> [What is being asked]: For each record below, set it down exactly but leave out any picture.
#### Material for this exercise
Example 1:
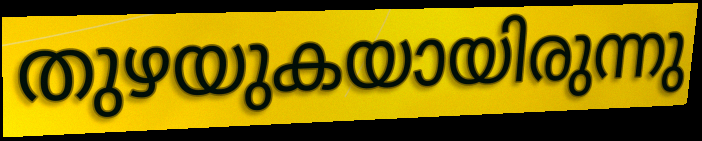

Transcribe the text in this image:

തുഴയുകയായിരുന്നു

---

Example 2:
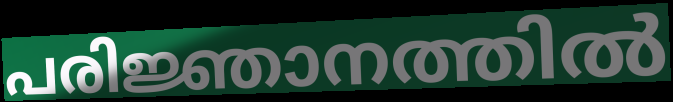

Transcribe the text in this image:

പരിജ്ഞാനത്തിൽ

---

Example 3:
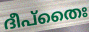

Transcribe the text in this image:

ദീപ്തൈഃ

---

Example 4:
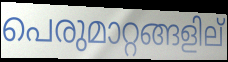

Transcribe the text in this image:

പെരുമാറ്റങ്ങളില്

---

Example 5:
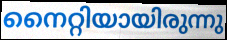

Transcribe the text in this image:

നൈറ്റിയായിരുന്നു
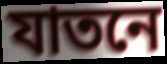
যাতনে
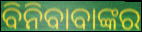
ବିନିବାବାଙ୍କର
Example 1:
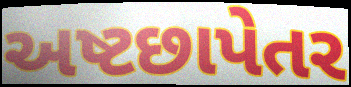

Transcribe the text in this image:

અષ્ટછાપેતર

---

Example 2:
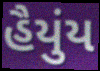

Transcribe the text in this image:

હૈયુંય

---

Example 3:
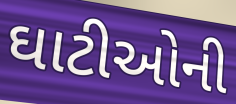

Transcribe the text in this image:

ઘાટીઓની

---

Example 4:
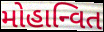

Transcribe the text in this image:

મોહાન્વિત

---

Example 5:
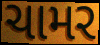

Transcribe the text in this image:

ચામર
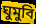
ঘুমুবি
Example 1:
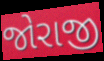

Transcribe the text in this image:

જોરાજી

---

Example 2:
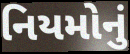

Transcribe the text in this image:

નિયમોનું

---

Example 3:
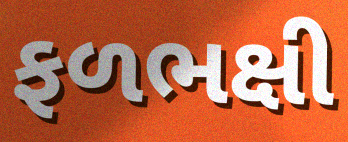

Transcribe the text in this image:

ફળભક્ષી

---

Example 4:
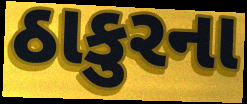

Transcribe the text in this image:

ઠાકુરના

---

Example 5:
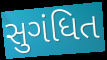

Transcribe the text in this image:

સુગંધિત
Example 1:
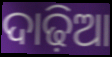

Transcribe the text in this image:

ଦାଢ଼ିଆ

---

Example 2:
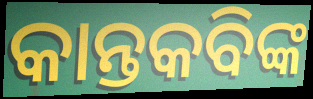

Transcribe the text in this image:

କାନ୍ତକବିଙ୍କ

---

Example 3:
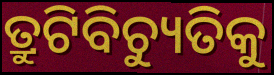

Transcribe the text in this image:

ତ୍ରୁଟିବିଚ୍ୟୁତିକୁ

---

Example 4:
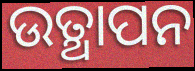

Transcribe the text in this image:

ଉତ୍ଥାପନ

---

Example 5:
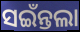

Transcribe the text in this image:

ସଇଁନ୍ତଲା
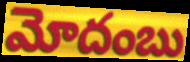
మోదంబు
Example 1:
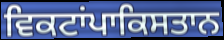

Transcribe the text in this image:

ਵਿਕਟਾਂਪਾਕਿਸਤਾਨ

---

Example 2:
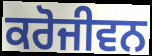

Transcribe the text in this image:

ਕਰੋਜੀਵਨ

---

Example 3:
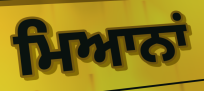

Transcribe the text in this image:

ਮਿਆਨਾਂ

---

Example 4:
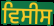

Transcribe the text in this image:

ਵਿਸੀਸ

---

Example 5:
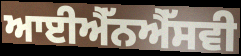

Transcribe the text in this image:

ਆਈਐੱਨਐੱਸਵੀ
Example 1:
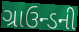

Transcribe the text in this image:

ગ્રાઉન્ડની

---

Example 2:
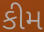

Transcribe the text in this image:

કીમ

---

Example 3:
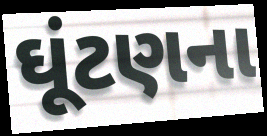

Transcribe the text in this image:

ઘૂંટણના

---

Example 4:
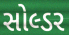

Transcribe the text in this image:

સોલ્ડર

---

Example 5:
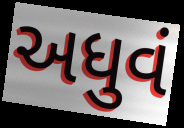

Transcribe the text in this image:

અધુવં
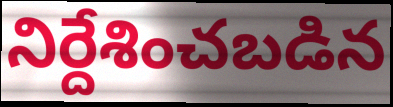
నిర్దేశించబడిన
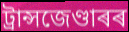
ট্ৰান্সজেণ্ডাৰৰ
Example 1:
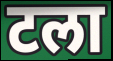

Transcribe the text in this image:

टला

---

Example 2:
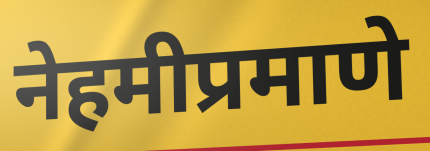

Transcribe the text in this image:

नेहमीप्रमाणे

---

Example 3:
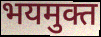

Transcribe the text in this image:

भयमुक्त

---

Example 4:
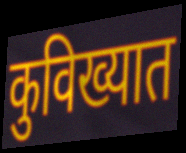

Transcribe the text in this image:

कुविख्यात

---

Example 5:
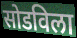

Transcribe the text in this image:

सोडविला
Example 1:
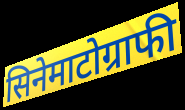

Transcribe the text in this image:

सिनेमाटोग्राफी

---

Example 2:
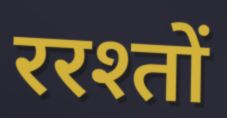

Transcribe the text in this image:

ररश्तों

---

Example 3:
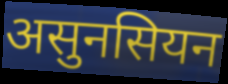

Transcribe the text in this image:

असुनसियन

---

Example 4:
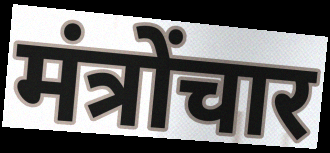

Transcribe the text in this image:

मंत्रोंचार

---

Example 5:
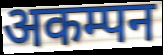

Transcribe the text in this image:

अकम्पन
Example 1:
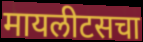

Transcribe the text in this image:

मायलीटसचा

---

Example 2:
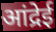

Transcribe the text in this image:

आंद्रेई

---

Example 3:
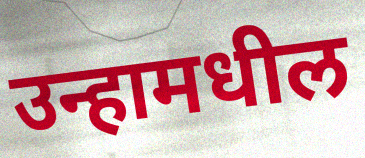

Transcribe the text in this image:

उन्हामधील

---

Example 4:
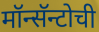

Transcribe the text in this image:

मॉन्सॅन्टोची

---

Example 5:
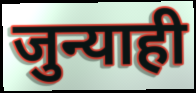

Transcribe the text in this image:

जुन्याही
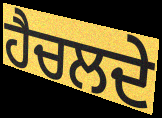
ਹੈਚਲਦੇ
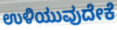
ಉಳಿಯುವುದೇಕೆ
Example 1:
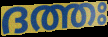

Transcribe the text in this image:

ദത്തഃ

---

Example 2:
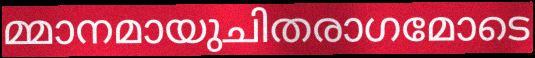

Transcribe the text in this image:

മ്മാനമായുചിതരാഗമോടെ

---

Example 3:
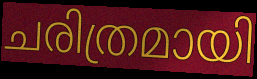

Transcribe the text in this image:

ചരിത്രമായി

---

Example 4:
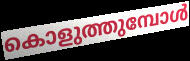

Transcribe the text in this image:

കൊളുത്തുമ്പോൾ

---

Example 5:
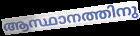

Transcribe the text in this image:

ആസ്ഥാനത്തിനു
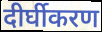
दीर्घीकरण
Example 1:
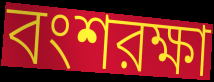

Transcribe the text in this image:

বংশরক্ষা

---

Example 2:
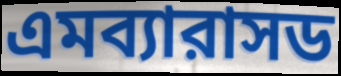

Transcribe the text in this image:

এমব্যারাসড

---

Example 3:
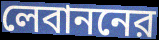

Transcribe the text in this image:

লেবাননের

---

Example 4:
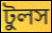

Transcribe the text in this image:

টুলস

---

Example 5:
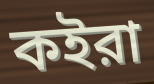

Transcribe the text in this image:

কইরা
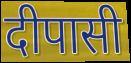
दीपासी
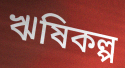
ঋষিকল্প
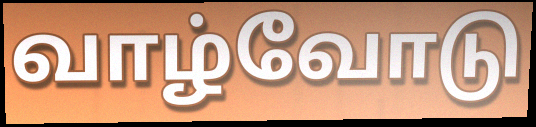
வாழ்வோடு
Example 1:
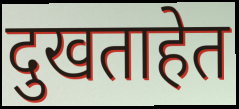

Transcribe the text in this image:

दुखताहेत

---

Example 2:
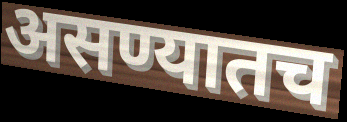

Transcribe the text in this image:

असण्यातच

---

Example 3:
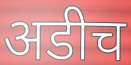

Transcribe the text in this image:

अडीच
########
> [The answer]:
Example 1:

Transcribe the text in this image:

തുഴയുകയായിരുന്നു

---

Example 2:

Transcribe the text in this image:

പരിജ്ഞാനത്തിൽ

---

Example 3:

Transcribe the text in this image:

ദീപ്തൈഃ

---

Example 4:

Transcribe the text in this image:

പെരുമാറ്റങ്ങളില്

---

Example 5:

Transcribe the text in this image:

നൈറ്റിയായിരുന്നു
যাতনে
ବିନିବାବାଙ୍କର
Example 1:

Transcribe the text in this image:

અષ્ટછાપેતર

---

Example 2:

Transcribe the text in this image:

હૈયુંય

---

Example 3:

Transcribe the text in this image:

ઘાટીઓની

---

Example 4:

Transcribe the text in this image:

મોહાન્વિત

---

Example 5:

Transcribe the text in this image:

ચામર
ঘুমুবি
Example 1:

Transcribe the text in this image:

જોરાજી

---

Example 2:

Transcribe the text in this image:

નિયમોનું

---

Example 3:

Transcribe the text in this image:

ફળભક્ષી

---

Example 4:

Transcribe the text in this image:

ઠાકુરના

---

Example 5:

Transcribe the text in this image:

સુગંધિત
Example 1:

Transcribe the text in this image:

ଦାଢ଼ିଆ

---

Example 2:

Transcribe the text in this image:

କାନ୍ତକବିଙ୍କ

---

Example 3:

Transcribe the text in this image:

ତ୍ରୁଟିବିଚ୍ୟୁତିକୁ

---

Example 4:

Transcribe the text in this image:

ଉତ୍ଥାପନ

---

Example 5:

Transcribe the text in this image:

ସଇଁନ୍ତଲା
మోదంబు
Example 1:

Transcribe the text in this image:

ਵਿਕਟਾਂਪਾਕਿਸਤਾਨ

---

Example 2:

Transcribe the text in this image:

ਕਰੋਜੀਵਨ

---

Example 3:

Transcribe the text in this image:

ਮਿਆਨਾਂ

---

Example 4:

Transcribe the text in this image:

ਵਿਸੀਸ

---

Example 5:

Transcribe the text in this image:

ਆਈਐੱਨਐੱਸਵੀ
Example 1:

Transcribe the text in this image:

ગ્રાઉન્ડની

---

Example 2:

Transcribe the text in this image:

કીમ

---

Example 3:

Transcribe the text in this image:

ઘૂંટણના

---

Example 4:

Transcribe the text in this image:

સોલ્ડર

---

Example 5:

Transcribe the text in this image:

અધુવં
నిర్దేశించబడిన
ট্ৰান্সজেণ্ডাৰৰ
Example 1:

Transcribe the text in this image:

टला

---

Example 2:

Transcribe the text in this image:

नेहमीप्रमाणे

---

Example 3:

Transcribe the text in this image:

भयमुक्त

---

Example 4:

Transcribe the text in this image:

कुविख्यात

---

Example 5:

Transcribe the text in this image:

सोडविला
Example 1:

Transcribe the text in this image:

सिनेमाटोग्राफी

---

Example 2:

Transcribe the text in this image:

ररश्तों

---

Example 3:

Transcribe the text in this image:

असुनसियन

---

Example 4:

Transcribe the text in this image:

मंत्रोंचार

---

Example 5:

Transcribe the text in this image:

अकम्पन
Example 1:

Transcribe the text in this image:

मायलीटसचा

---

Example 2:

Transcribe the text in this image:

आंद्रेई

---

Example 3:

Transcribe the text in this image:

उन्हामधील

---

Example 4:

Transcribe the text in this image:

मॉन्सॅन्टोची

---

Example 5:

Transcribe the text in this image:

जुन्याही
ਹੈਚਲਦੇ
ಉಳಿಯುವುದೇಕೆ
Example 1:

Transcribe the text in this image:

ദത്തഃ

---

Example 2:

Transcribe the text in this image:

മ്മാനമായുചിതരാഗമോടെ

---

Example 3:

Transcribe the text in this image:

ചരിത്രമായി

---

Example 4:

Transcribe the text in this image:

കൊളുത്തുമ്പോൾ

---

Example 5:

Transcribe the text in this image:

ആസ്ഥാനത്തിനു
दीर्घीकरण
Example 1:

Transcribe the text in this image:

বংশরক্ষা

---

Example 2:

Transcribe the text in this image:

এমব্যারাসড

---

Example 3:

Transcribe the text in this image:

লেবাননের

---

Example 4:

Transcribe the text in this image:

টুলস

---

Example 5:

Transcribe the text in this image:

কইরা
दीपासी
ঋষিকল্প
வாழ்வோடு
Example 1:

Transcribe the text in this image:

दुखताहेत

---

Example 2:

Transcribe the text in this image:

असण्यातच

---

Example 3:

Transcribe the text in this image:

अडीच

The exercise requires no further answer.